Cette citation, et tout particulièrement la forme restrictive « n’ont pas d’autre choix » font apparaître un autre aspect passionnant de la pièce: son rapport à la tragédie. En effet, il semblerait que cette pièce s’arrête où les tragédies commencent generalement, sur un acte, parfois violent, toujours irréparable : le meurtre du père de Chimène par Rodrigue, l’assassinat du père d’Hamlet, le combat à mort entre les deux frères d’Antigone, etc. Mais dans la pièce de Koltès on n’assiste pas à cet acte de violence irréparable, qui est seulement annoncé par la dernière réplique du client : « Alors, quelle arme ? » Dans la solitude des champs de coton, c’est la pièce qui donne à voir les coulisses du tragique, qui répond à la question: comment on en est arrivés là ? Le dialogue du dealer et du client c’est « les pourparlers » avant la guerre.

************

◆ Consigne
Dans le texte sur la pièce de Koltès, quelle réplique du client annonce l'acte de violence irréparable ?

◆ Données fournies
************

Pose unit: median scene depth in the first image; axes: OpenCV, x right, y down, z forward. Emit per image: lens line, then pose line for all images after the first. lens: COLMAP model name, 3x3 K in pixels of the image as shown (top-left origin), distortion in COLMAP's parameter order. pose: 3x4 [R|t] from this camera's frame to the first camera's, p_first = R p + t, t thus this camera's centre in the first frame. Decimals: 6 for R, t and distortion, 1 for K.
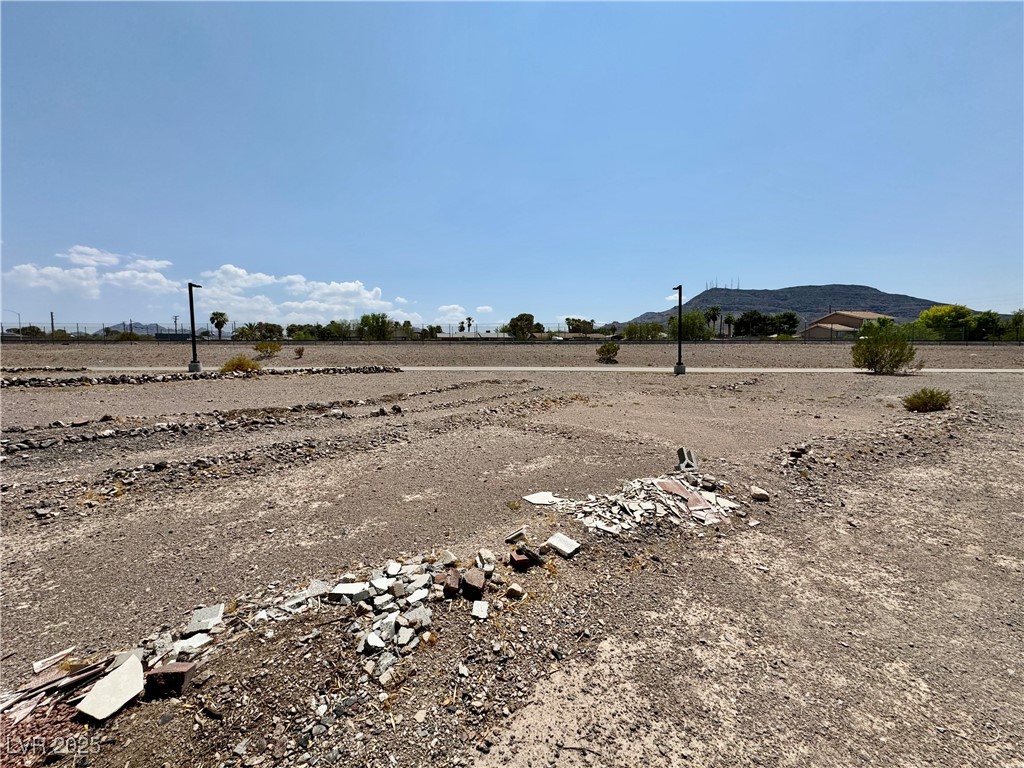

************

◆ Réponse
La dernière réplique du client : « Alors, quelle arme ? »